**提供資料**.
↓

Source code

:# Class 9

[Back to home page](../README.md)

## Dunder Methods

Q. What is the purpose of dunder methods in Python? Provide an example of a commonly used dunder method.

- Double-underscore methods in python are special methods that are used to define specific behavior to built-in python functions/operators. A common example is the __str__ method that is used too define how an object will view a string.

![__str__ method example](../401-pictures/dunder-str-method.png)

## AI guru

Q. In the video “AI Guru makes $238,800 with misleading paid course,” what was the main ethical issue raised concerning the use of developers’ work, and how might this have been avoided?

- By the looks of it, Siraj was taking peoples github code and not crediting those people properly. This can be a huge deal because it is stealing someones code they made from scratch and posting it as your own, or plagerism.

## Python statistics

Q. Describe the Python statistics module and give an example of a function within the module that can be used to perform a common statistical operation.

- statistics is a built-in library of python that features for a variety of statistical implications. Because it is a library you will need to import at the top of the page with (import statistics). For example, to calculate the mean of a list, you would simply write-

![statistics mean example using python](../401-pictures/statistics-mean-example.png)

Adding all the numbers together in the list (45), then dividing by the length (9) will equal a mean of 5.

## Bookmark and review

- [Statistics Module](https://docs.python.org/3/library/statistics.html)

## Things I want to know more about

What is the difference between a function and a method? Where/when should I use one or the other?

↑
↓

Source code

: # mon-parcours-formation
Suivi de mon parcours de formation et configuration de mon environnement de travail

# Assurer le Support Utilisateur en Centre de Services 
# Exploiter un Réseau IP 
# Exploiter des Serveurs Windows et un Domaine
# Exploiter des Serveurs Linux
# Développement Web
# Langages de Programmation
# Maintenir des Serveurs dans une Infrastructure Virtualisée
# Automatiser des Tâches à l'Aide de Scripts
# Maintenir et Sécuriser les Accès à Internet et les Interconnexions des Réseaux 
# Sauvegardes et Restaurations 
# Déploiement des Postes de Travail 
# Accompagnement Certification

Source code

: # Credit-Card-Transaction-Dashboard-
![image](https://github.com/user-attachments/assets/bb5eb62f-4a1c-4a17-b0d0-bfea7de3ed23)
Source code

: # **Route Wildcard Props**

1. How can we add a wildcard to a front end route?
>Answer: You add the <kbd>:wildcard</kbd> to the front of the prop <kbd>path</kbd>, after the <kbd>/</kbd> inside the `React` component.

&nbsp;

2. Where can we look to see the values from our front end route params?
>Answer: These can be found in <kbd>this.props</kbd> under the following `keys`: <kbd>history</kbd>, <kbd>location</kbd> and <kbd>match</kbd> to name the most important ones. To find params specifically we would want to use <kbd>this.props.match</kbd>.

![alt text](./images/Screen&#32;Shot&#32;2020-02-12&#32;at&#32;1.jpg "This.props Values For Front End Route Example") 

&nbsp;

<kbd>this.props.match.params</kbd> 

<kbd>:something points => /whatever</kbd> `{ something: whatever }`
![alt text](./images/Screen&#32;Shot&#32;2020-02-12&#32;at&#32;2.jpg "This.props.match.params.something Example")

↑
↓

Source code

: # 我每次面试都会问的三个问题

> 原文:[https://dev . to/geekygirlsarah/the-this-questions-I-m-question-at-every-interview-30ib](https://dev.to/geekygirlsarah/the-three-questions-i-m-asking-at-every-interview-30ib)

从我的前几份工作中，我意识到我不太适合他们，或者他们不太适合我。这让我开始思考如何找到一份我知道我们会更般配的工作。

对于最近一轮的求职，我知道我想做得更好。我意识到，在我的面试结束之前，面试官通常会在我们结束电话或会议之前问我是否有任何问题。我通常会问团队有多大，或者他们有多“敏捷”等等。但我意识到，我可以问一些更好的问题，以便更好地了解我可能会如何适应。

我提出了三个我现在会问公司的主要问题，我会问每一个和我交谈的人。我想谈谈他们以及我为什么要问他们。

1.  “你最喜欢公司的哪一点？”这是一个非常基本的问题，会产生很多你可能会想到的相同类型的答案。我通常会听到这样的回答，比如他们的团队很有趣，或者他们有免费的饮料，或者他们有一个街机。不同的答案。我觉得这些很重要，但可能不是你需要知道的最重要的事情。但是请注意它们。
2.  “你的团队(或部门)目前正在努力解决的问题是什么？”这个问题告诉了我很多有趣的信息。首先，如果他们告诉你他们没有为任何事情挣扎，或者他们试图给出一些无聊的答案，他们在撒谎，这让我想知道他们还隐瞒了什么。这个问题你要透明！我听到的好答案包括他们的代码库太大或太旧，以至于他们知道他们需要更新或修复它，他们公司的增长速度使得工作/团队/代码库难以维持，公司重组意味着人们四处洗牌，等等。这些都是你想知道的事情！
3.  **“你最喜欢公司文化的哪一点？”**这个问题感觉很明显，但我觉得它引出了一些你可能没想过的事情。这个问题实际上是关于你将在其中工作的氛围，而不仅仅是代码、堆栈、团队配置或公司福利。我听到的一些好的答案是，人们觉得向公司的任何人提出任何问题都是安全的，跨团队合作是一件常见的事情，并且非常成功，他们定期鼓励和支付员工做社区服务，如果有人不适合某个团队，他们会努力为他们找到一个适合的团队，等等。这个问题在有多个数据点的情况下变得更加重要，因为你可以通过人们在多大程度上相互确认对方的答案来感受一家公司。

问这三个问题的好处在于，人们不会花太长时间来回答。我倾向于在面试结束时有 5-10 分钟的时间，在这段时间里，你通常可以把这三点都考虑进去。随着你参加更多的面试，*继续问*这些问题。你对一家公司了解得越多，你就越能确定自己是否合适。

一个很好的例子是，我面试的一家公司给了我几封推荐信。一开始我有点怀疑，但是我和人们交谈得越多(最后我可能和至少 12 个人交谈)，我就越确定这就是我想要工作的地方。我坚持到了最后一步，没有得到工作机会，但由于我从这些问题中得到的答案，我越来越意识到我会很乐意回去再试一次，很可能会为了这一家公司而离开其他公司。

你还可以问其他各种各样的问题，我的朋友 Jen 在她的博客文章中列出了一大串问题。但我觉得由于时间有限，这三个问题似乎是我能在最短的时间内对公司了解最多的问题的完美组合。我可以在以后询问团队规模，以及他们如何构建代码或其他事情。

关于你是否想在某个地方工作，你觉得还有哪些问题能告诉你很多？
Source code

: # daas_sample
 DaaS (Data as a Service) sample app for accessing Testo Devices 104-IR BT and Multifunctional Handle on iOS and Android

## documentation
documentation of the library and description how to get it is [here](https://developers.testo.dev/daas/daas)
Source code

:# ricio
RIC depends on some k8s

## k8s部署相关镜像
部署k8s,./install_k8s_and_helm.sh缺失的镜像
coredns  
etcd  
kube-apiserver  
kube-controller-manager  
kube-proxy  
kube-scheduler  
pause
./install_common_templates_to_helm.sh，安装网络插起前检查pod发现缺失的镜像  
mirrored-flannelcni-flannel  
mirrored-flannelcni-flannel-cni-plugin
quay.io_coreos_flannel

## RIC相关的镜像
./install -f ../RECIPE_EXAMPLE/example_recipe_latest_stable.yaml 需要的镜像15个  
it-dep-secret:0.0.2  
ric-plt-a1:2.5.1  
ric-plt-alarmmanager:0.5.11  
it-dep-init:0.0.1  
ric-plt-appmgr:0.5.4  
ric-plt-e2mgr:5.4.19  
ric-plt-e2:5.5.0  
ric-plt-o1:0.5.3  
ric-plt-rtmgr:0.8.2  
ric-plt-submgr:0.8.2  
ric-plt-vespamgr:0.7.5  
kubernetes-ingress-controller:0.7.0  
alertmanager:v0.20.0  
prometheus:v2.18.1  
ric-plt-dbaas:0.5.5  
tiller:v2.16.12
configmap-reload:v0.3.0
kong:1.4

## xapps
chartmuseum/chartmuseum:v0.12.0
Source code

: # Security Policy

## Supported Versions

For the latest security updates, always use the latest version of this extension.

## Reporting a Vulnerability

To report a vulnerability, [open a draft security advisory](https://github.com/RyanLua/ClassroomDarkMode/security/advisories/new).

↑

「Q. In the video」を含む行で始まり「## Python statistics」を含む行で終わる部分について、「code」を「work」に更新したうえで、その部分を改めて示してください。その他の箇所はすべて変更しないでください。

**作業結果**.
Q. In the video “AI Guru makes $238,800 with misleading paid course,” what was the main ethical issue raised concerning the use of developers’ work, and how might this have been avoided?

- By the looks of it, Siraj was taking peoples github work and not crediting those people properly. This can be a huge deal because it is stealing someones work they made from scratch and posting it as your own, or plagerism.

## Python statistics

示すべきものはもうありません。